JAKARTA - Indonesia's Supreme Court has overturned a high court decision and found local pulp company Merbau Pelalawan Lestari guilty of illegal logging, ordering it to pay more than 16.2 trillion rupiah (S$1.7 billion) in damages, a record amount in such cases.
In a copy of the Aug 18 ruling seen by The Straits Times, the firm, or MPL, was found to have illegally cleared natural forest to turn it into a plantation and felled protected trees spread over 5,590 ha within its concession in Pelalawan regency, Riau province. The environmental destruction resulted in state losses of over 12 trillion rupiah.
It had also illegally cleared 1,873 ha of land outside its logging licence, causing a further loss of 4 trillion rupiah, said the ruling.
The violations were committed between 2004 and 2006. "This unlawful act had resulted in ecological losses to the state and to the Indonesian people so the plaintiff's lawsuit was upheld," it said.
The latest verdict ended a three-year legal battle between the Environment and Forestry Ministry and the company, which has been a supplier to Singapore-based pulp and paper giant April.
The ministry had sued the company in 2013, but the case was rejected by the Pekanbaru district court in March and the Pekanbaru High Court in November the following year. It subsequently filed an appeal to the Supreme Court.
Ministry spokesman Novrizal Tahar told The Straits Times on Thursday (Nov 17) the value of damages was "the biggest in the history of Indonesia".
Another official, director-general of law enforcement Rasio Ridho Sani, said in a statement that the ruling "corresponded to a sense of justice for the environment".

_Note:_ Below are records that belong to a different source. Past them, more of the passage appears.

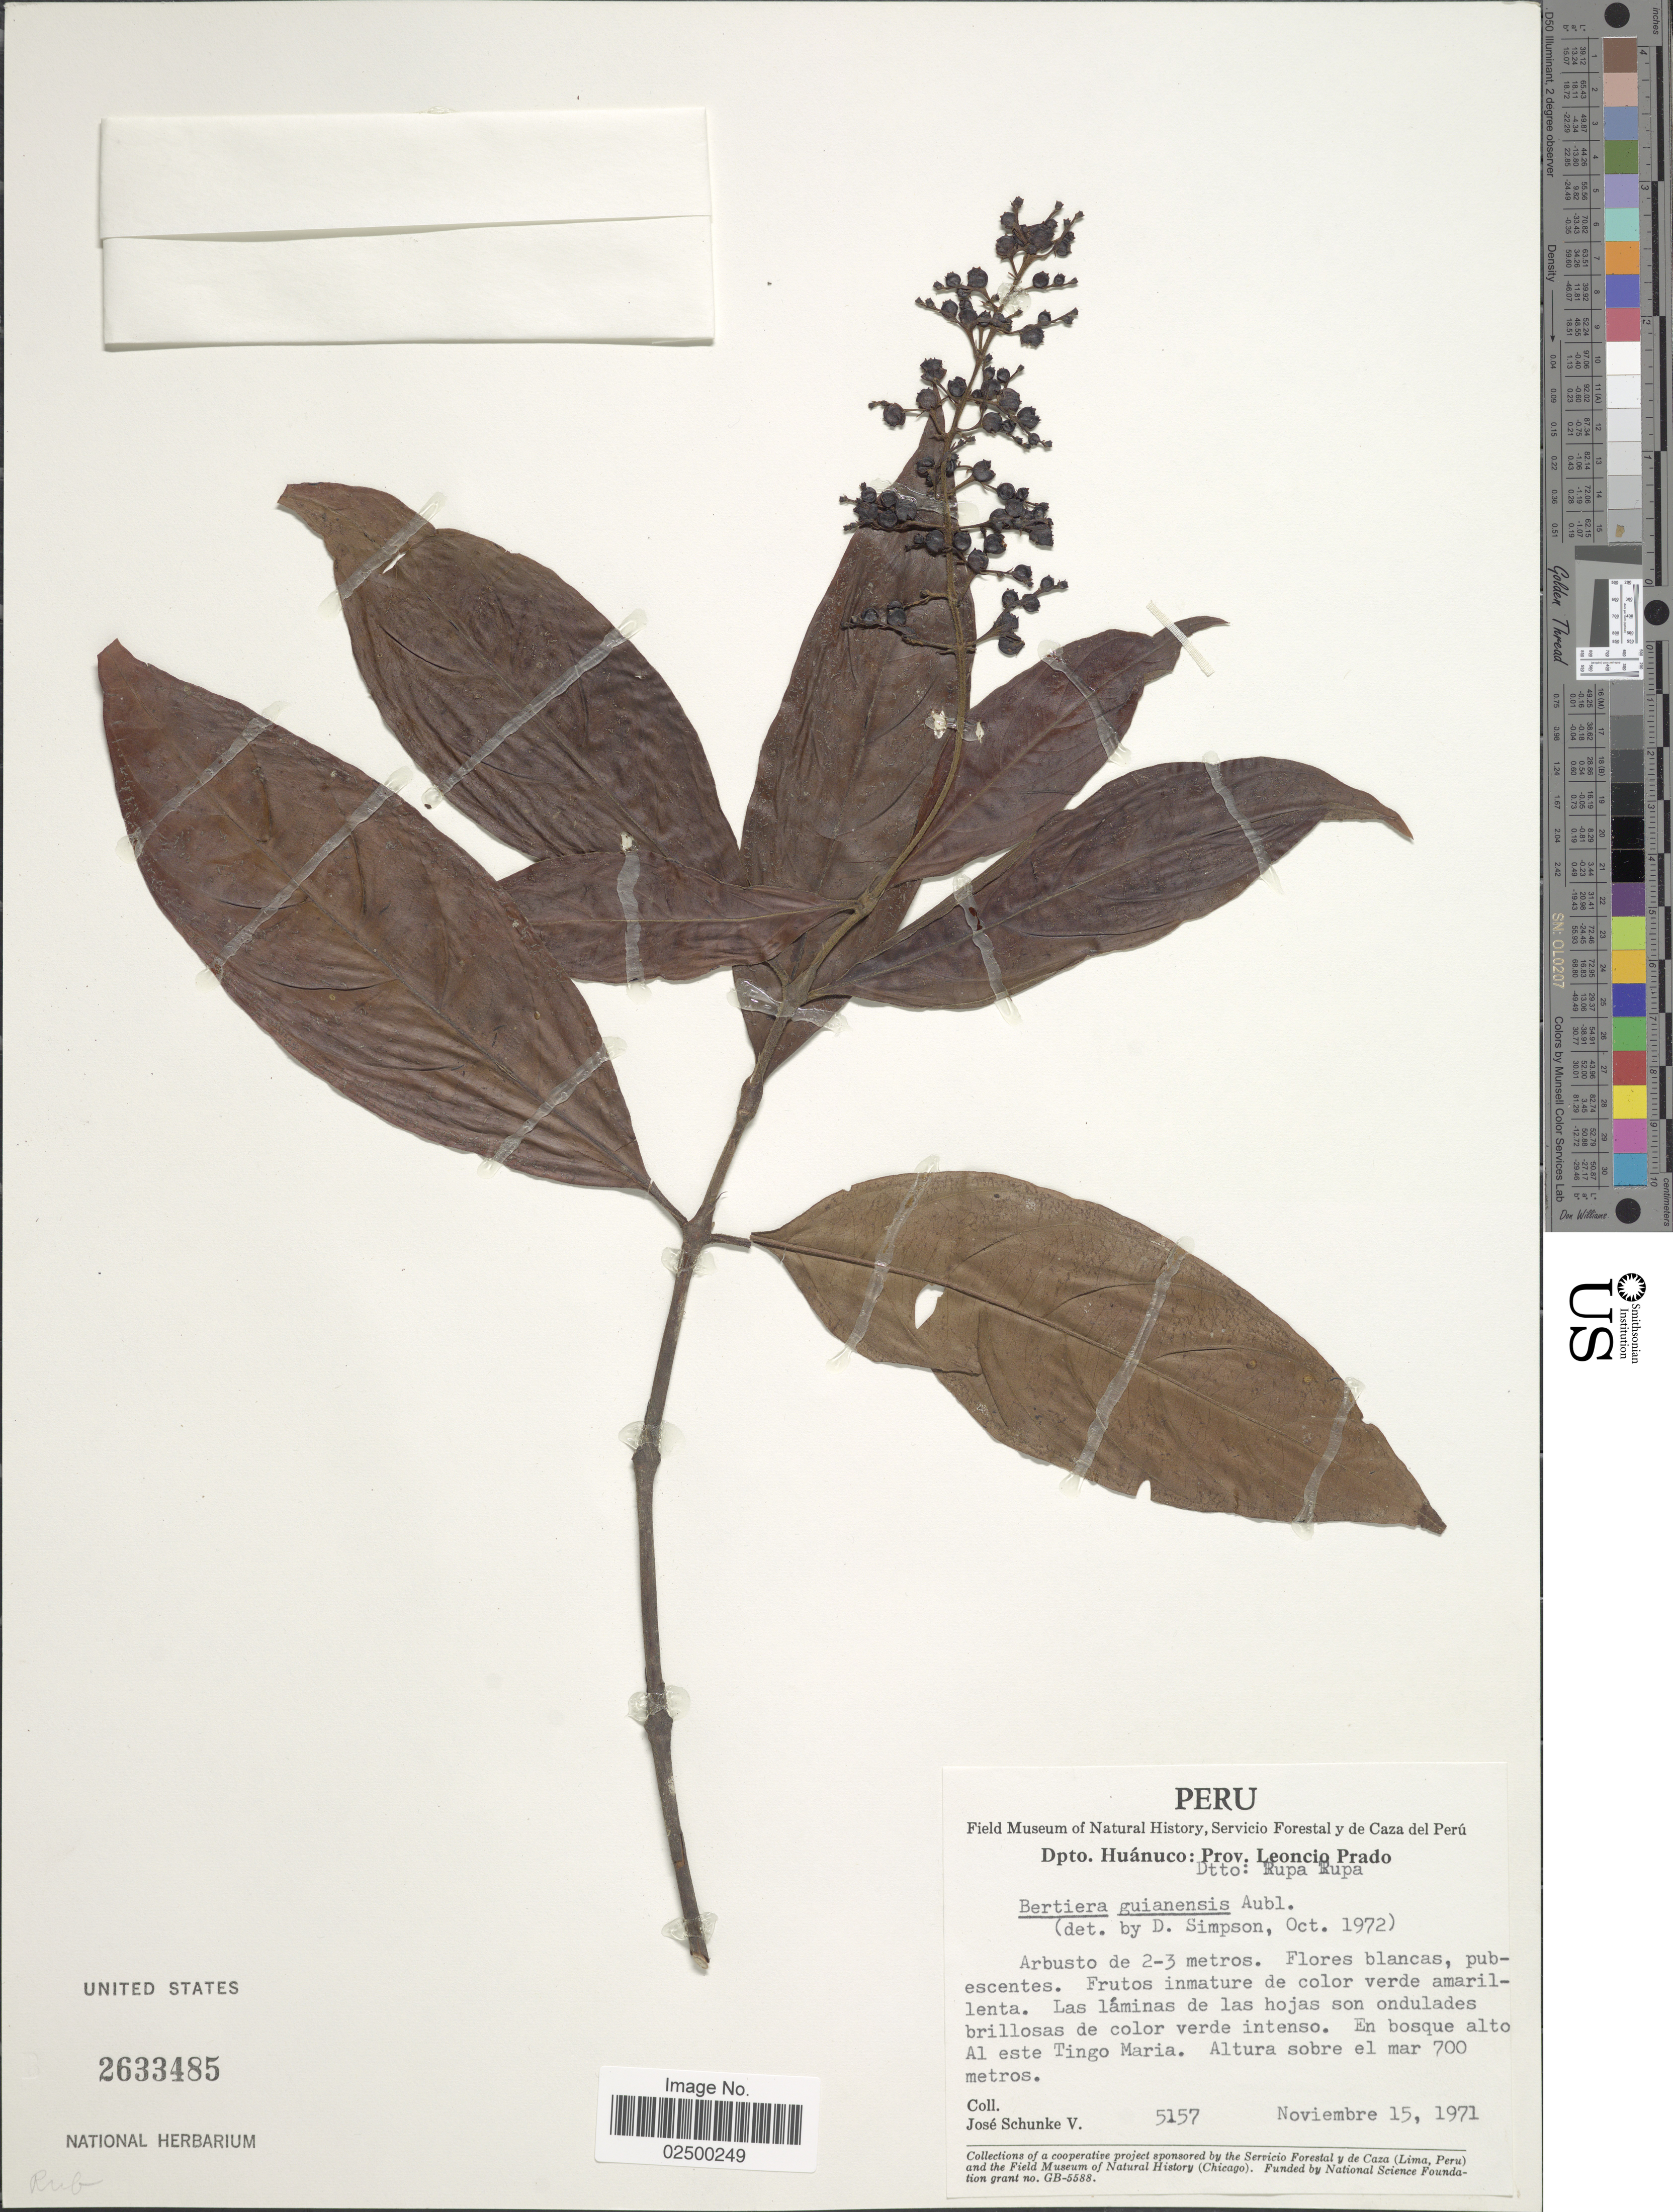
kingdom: Plantae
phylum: Tracheophyta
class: Magnoliopsida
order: Gentianales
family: Rubiaceae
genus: Bertiera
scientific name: Bertiera guianensis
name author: Aubl.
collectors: J. Schunke Vigo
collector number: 5157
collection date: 1971-11-15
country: Peru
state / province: Huánuco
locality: Prov. Leonico Prado, Dtto. Rupa Rupa, las laminas de las hojas son ondulades brillosas de color verde intense, en bosque alto Al este Tingo Maria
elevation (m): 700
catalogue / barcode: US 2633485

"This decision will hopefully give a deterrent effect to others. The ministry will take immediate steps to execute the follow-up action," he added.
In a statement received by ST on Thursday, April said it is not affiliated to MPL and has not sourced fibre from the company since February last year (2015).
"With the recent Supreme Court decision, we confirm that April will immediately terminate its supplier contract with MPL and will not contract with MPL in the future," a company spokesman said.
After the devastating haze last year which affected millions in South-east Asia, the Indonesian government has been getting tough on firms, mostly palm oil and pulpwood companies believed to be using illegal slash- and-burn techniques to clear land.
The latest ruling follows a similar victory for the ministry against a corporation earlier this year.
In August, pulpwood firm Bumi Mekar Hijau (BMH), which supplies products to Indonesia's Sinar Mas Group, was found guilty of setting fires to clear land in 2014 and ordered to pay 78.5 billion rupiah (S$8 million) in damages.
Green groups said they appreciated the court's verdict although it took some years.
"Indeed, the price of environmental damage is not cheap. The sum commensurated with the damage done," said coordinator Woro Supartinah of local group Jikalahari.
But more importantly, the ministry must ensure that the firm does not try to delay payments and should evaluate or revoke its current permit, Ms Yaya Nur Hidayati, executive director of Indonesian Forum for the Environment (Walhi), told ST.
She said the penalties "must be swiftly executed" to ensure that the law is enforced against the perpetrator and the punishment has a deterrent effect, she said.